Ein Gärtner half bei der Auswahl von 40 Heilpflanzen, die Feil an der Nordseite der Apotheke pflanzte. Am heimischen PC erstellte er Infoschilder, die er bis heute aktualisiert und bei Verschleiß austauscht. Darauf zu lesen sind deutsche und lateinische Bezeichnung sowie Inhaltsstoffe und Heilwirkung.

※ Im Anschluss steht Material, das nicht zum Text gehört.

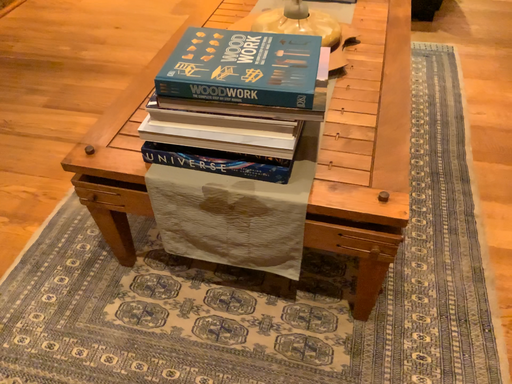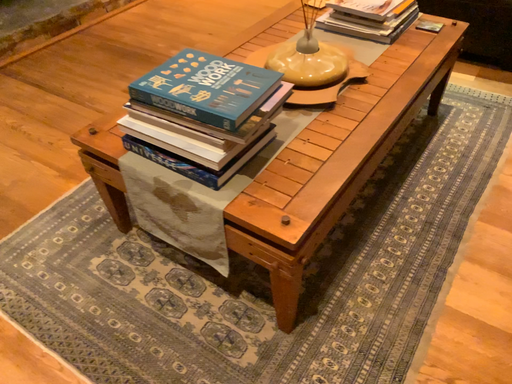
Question: How did the camera likely rotate when shooting the video?

Choices:
 (A) rotated right
 (B) rotated left

Answer: (B)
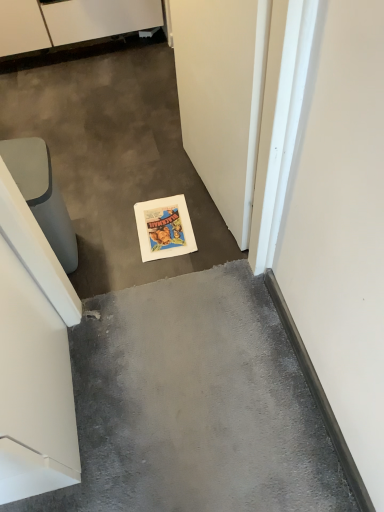
Question: Would you say matte gray trash can at left is to the left or to the right of white matte door at lower center in the picture?

Choices:
 (A) left
 (B) right

Answer: (A)

Question: Relative to white matte door at lower center, is matte gray trash can at left in front or behind?

Choices:
 (A) front
 (B) behind

Answer: (B)

Question: Based on their relative distances, which object is farther from the white matte door at lower center?

Choices:
 (A) white glossy cabinet at upper left
 (B) matte gray trash can at left

Answer: (A)

Question: Estimate the real-world distances between objects in this image. Which object is farther from the matte gray trash can at left?

Choices:
 (A) white glossy cabinet at upper left
 (B) white matte door at lower center

Answer: (A)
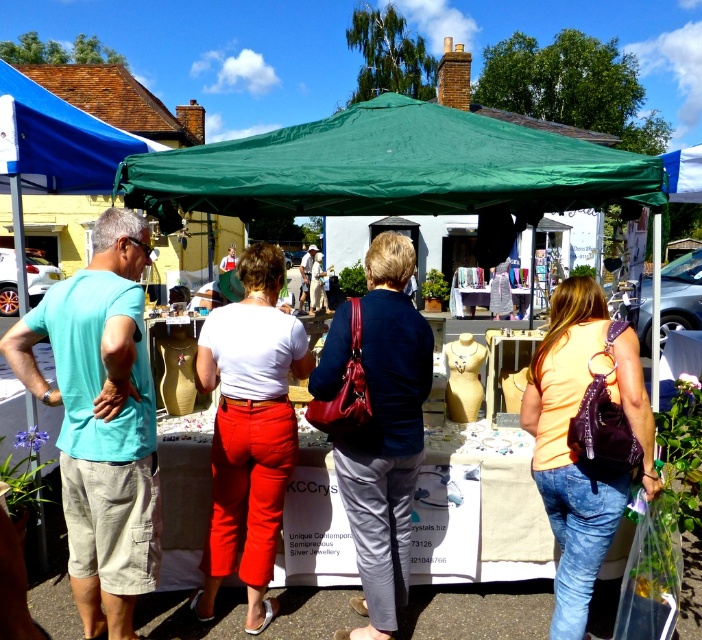
Does green fabric canopy at center have a larger size compared to matte white blouse at center?

Indeed, green fabric canopy at center has a larger size compared to matte white blouse at center.

Can you confirm if green fabric canopy at center is positioned to the left of matte white blouse at center?

Incorrect, green fabric canopy at center is not on the left side of matte white blouse at center.

This screenshot has width=702, height=640. I want to click on green fabric canopy at center, so click(x=390, y=170).

Consider the image. Is orange matte backpack at right closer to camera compared to blue fabric canopy at upper left?

Yes, it is.

Measure the distance between point (555, 636) and camera.

They are 10.09 feet apart.

Identify the location of orange matte backpack at right. This screenshot has height=640, width=702. (574, 452).

Does teal fabric shirt at left have a greater width compared to blue fabric canopy at upper left?

No, teal fabric shirt at left is not wider than blue fabric canopy at upper left.

Is teal fabric shirt at left further to the viewer compared to blue fabric canopy at upper left?

That is False.

Which is in front, point (100, 532) or point (100, 120)?

Positioned in front is point (100, 532).

Identify the location of teal fabric shirt at left. The image size is (702, 640). (100, 420).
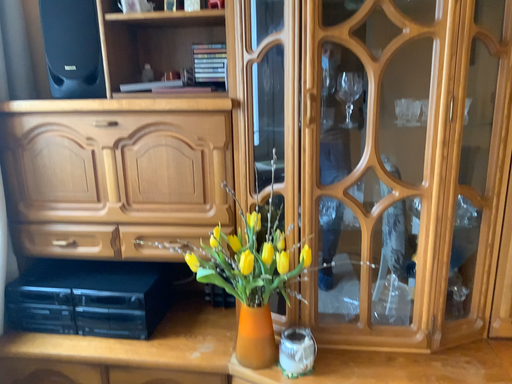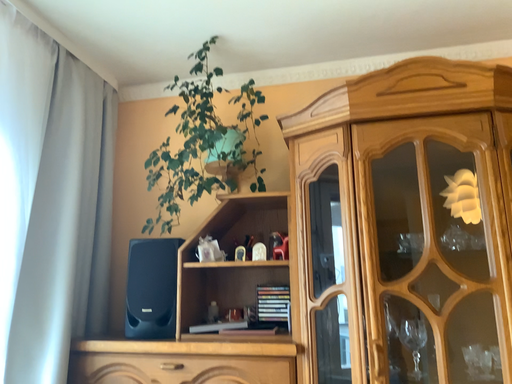
Question: How did the camera likely rotate when shooting the video?

Choices:
 (A) rotated upward
 (B) rotated downward

Answer: (A)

Ob Unkraut jäten, Pflanzen ersetzen, wässern – die Gartenarbeit übernahm der Heilberufler selbst während der Mittagspause oder nach Feierabend. Manchmal hätten auch Kunden Pflanzen vorbeigebracht, z.B. einen Bärlauch. Der steht jetzt neben einem Maiglöckchen, um auf die Verwechslungsgefahr beider Pflanzen hinzuweisen. Und sogar Goethe-Verse „wachsen“ hier auf der Rinde eines Ginkgo-Baumes. „Ginkgo Biloba“ – ein Gedicht über die Freundschaft, das Goethe einer späten Geliebten widmete. 

„Bei Kunden kommt der Apothekengarten nach wie vor gut an“, weiß Feil, der seit 2005 in Rente ist und heute selbst zur Kundschaft der Haug-Apotheke zählt. Und auch wenn die Hitze der vergangenen Monate den Heilpflanzen sichtlich zugesetzt hat, immer wieder animiert der besondere Grünstreifen Passanten zum Innehalten und interessierten Schauen. 

Ökologie-AG übernimmt Pflege

Im Februar 2016 ergab sich der Kontakt zu einer ortsansässigenLehrerin. „Frau Hahl war auf der Suche nach einem öffentlichen Projekt für ihre Ökologie-AG und wurde vom Technischen Dienst der Stadtverwaltung an mich vermittelt“, erklärt Feil. Seither kümmern sich Fünft-und Sechstklässler des Schickhardt-Gymnasiums zwei bis drei Mal im Jahr um Pflege und Erhalt des Heilpflanzengartens.

Vor allem im Frühjahr sind die Schüler im Einsatz. Denn dann geht es darum, alte Pflanzen zu ersetzen und den Boden mit Sand und Holzschnitzeln vorzubereiten. Auch Unkraut muss immer wieder entfernt werden. Im Herbst wird dann alles, was vertrocknet ist, heruntergeschnitten. „Das ist schon eine Erleichterung für mich“ freut sich Feil über das Engagement der AG und den Lehrern.

Er selbst kommt nach wie vor regelmäßig vorbei, hauptsächlich zum Wässern. „Wobei das auch mal eine Mitarbeiterin der Apotheke nach Feierabend übernimmt, wenn ich sie frage.“ Solange es körperlich möglich sei, werde er weiter vor Ort mit anpacken, so der schwäbische Apotheker.